Many times we go on sales calls and make a statement, ask a question, and then make another statement. After about 10 minutes of this, something becomes obvious. The prospect is not involved, not interested, and not likely to buy anything. No skill separates the good from the great in sales more than the ability to actively listen. Unfortunately, most sales people seem to regard listening as the time they take a break from talking. Mediocre salespeople treat listening as a lack of activity. Great salespeople treat listening as the single most important activity they do on a sales call.
If you are tired of making sales calls without making sales, listening may be the activity you are skipping. Make your next sales call better by doing a few things differently. When your prospect talks, just listen. Do not fidget. Do not look away. Do not plan your next question. Do not finish their sentence. Do not say “I knew that”. Really listen. Take notes. It flatters them and it will help you be a better listener.

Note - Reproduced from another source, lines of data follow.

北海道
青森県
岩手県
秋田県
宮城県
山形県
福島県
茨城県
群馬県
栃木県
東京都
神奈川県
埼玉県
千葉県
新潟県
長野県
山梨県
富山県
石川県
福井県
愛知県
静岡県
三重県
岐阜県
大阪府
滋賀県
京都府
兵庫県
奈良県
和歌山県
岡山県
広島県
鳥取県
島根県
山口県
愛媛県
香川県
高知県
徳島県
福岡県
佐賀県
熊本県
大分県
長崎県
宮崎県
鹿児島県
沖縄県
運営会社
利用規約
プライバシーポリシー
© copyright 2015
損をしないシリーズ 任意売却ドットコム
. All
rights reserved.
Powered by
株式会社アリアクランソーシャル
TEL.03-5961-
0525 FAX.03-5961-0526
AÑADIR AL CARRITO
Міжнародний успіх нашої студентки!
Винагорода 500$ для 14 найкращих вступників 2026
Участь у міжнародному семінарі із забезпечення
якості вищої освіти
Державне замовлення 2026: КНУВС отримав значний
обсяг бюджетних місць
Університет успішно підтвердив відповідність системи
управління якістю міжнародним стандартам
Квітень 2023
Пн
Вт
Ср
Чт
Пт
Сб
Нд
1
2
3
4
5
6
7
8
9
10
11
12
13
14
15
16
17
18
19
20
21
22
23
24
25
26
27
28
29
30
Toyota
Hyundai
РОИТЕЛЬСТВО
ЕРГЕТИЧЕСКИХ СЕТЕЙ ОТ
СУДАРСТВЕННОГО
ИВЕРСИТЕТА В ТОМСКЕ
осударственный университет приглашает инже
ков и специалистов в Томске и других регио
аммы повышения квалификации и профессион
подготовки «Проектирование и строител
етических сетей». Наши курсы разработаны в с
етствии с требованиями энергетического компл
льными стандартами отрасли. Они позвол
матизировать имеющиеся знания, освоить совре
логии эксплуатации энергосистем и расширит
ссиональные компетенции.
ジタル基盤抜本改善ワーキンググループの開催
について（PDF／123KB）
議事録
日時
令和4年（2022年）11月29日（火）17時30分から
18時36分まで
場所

Hear and understand what a prospect is telling you. Of course, this assumes you are willing to take the risk to “sell”, without telling your prospect how great you are and how much you know. It may not feel like you are selling. But you will see a magical transformation. The more you let your prospect shine and become the center of the sales call, the more your prospect will find you valuable and your solution perfect for him. Active listening calls not just for listening but being able to paraphrase back in summary form to validate understanding.
The most common reason prospects cite for not buying from a salesperson is that they don’t believe the salesperson understands them or their business. Active listening is the cure for this. The 70/30 rule says the prospect should talk 70% of the time and the salesperson 30%. We don’t get to talk unless we have first listened. You have probably heard the expression, “He talked himself out of the sale.” I’m sure you’ve never heard the expression, “He listened himself out of the sale.” Your value as a salesperson is determined more by the information you get – not give.